### Text shown
• • • • •
When no reference is given, molecules are scored by total fluorination (weight
``a``) and longest chain length (weight ``b``, at the given ``percentile``):

.. code-block:: python

   ranked, scores = prioritise_molecules(
       molecules=smiles_list,
       a=1.0,          # weight for total fluorinated content
       b=5.0,          # weight for longest chain (percentile-based)
       percentile=90,  # focus on the 90th-percentile component size
       return_scores=True,
   )

   for mol, score in zip(ranked, scores):
       print(f"{score:.4f}  {mol.smiles}")

Passing a pre-parsed set avoids double-parsing large inventories:

.. code-block:: python

   ranked, scores = prioritise_molecules(
       molecules=results,       # PFASEmbeddingSet already computed above
       a=1.0, b=5.0, percentile=90,
       return_scores=True,
   )

Comparing two datasets
-----------------------

:meth:`~PFASGroups.PFASEmbeddingSet.compare_kld` returns a single normalised
similarity score (0 = identical distributions, 1 = maximally different):

.. code-block:: python

   other_smiles = smiles_list[:15] + [
       "OC(=O)C(F)(F)C(F)(F)C(F)(F)C(F)(F)C(F)(F)C(F)(F)C(O)=O",
       "OCC(F)(F)C(F)(F)C(F)(F)C(F)(F)C(F)(F)C(F)(F)C(F)(F)C(F)(F)C(F)(F)F",
   ]
   other_results = parse_smiles(other_smiles)
• • • • •
### Provided records
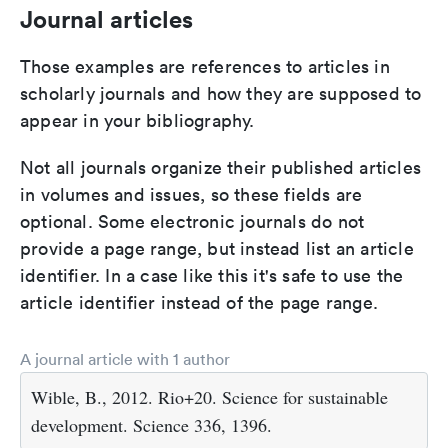
Journal articles
Those examples are references to articles in
scholarly journals and how they are supposed to
appear in your bibliography.
Not all journals organize their published articles
in volumes and issues, so these fields are
optional. Some electronic journals do not
provide a page range, but instead list an article
identifier. In a case like this it's safe to use the
article identifier instead of the page range.
A journal article with 1 author
Wible, B., 2012. Rio+20. Science for sustainable
development. Science 336, 1396.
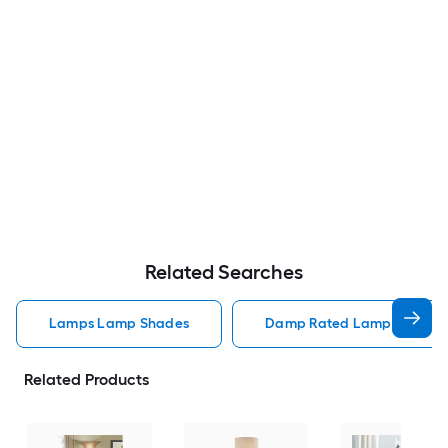
Related Searches
Lamps Lamp Shades
Damp Rated Lamps Lamp 
Related Products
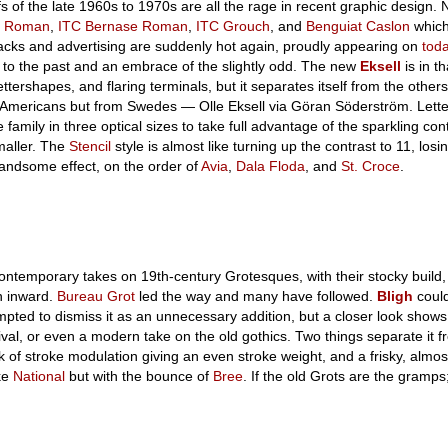
 of the late 1960s to 1970s are all the rage in recent graphic design. N
s Roman
,
ITC Bernase Roman
,
ITC Grouch
, and
Benguiat Caslon
which
cks and advertising are suddenly hot again, proudly appearing on
tod
 to the past and an embrace of the slightly odd. The new
Eksell
is in th
ettershapes, and flaring terminals, but it separates itself from the other
 Americans but from Swedes — Olle Eksell via Göran Söderström. Lette
family in three optical sizes to take full advantage of the sparkling con
maller. The
Stencil
style is almost like turning up the contrast to 11, losi
 handsome effect, on the order of
Avia
,
Dala Floda
, and
St. Croce
.
ntemporary takes on 19th-century Grotesques, with their stocky build
n inward.
Bureau Grot
led the way and many have followed.
Bligh
coul
mpted to dismiss it as an unnecessary addition, but a closer look shows t
val, or even a modern take on the old gothics. Two things separate it f
ck of stroke modulation giving an even stroke weight, and a frisky, almo
ike
National
but with the bounce of
Bree
. If the old Grots are the gramps;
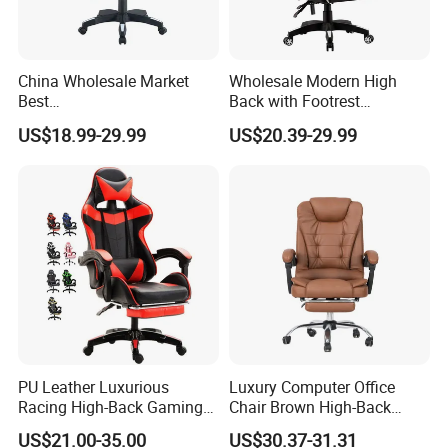
USD
Documents provided: Production process report,
QC report, Loading report, BL and other required
China Wholesale Market
Wholesale Modern High
Best
Back with Footrest
documents
Cadeira/Silla/Computer
Ergonomic Computer
US$18.99-29.99
US$20.39-29.99
Racing/Gamer/Game/Gami
Leather
ng Chairs Price for
Reclining/Revolving/Swivel
Lift/Recliner/Swivel/Office/
Game/Gaming Chairs Price
High Back/Ergonomic
for E-
Sports/Silla/Office/Racing
PU Leather Luxurious
Luxury Computer Office
Racing High-Back Gaming
Chair Brown High-Back
Chair Ergonomic E-Sports
Executive Office Chair with
US$21.00-35.00
US$30.37-31.31
for Gamer Office Silla
Padded Armrests Boss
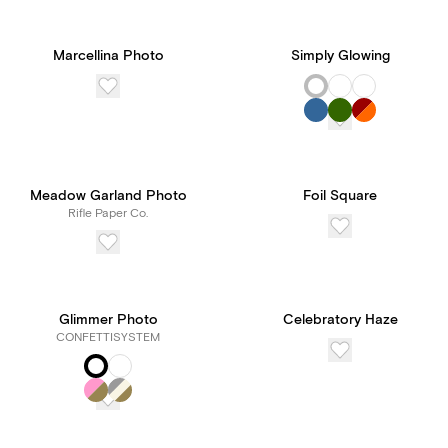
Marcellina Photo
Simply Glowing
Meadow Garland Photo
Foil Square
Rifle Paper Co.
Glimmer Photo
Celebratory Haze
CONFETTISYSTEM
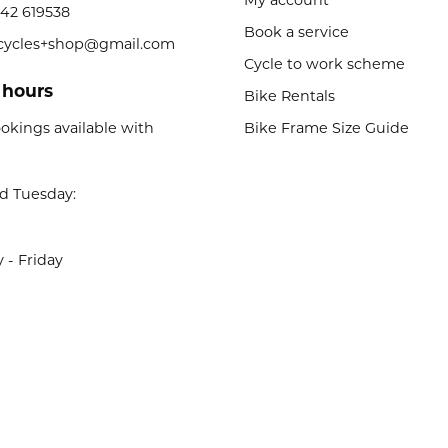
My account
42 619538
Book a service
licycles+shop@gmail.com
Cycle to work scheme
 hours
Bike Rentals
okings available with
Bike Frame Size Guide
d Tuesday:
- Friday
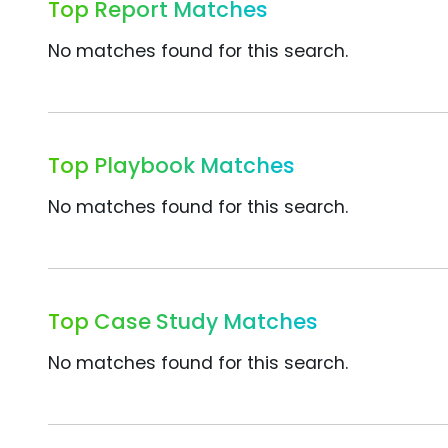
Top Report Matches
No matches found for this search.
Top Playbook Matches
No matches found for this search.
Top Case Study Matches
No matches found for this search.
• • • • •
### Instruction A
List every keyword argument passed in the first call to prioritise_molecules in the molecule-scoring documentation.
### Instruction B
Pick up the molecule-scoring documentation right after its last line of code and continue writing it.

### Reply A
molecules, a, b, percentile, return_scores

### Reply B
   sim = results.compare_kld(other_results, method='minmax')
   print(f"Similarity: {sim:.3f}")   # lower = more similar

Multi-halogen analysis
-----------------------

By default ``PFASGroups`` detects fluorine only.  Pass ``halogens`` explicitly
to include other halogens, or import from ``HalogenGroups`` where all four are
the default:

.. code-block:: python

   # Explicit multi-halogen parse via PFASGroups
   r_mh = parse_smiles(smiles_list, halogens=['F', 'Cl', 'Br', 'I'])

   # Multi-halogen embedding: 114 groups × 4 halogens = 456 columns
   arr_mh = r_mh.to_array(halogens=['F', 'Cl', 'Br', 'I'])
   print(arr_mh.shape)   # (29, 456)

See :doc:`halogengroups` for the full multi-halogen reference.

PFAS definition screening
--------------------------

.. code-block:: python

   results_defs = parse_smiles(smiles_list, include_PFAS_definitions=True)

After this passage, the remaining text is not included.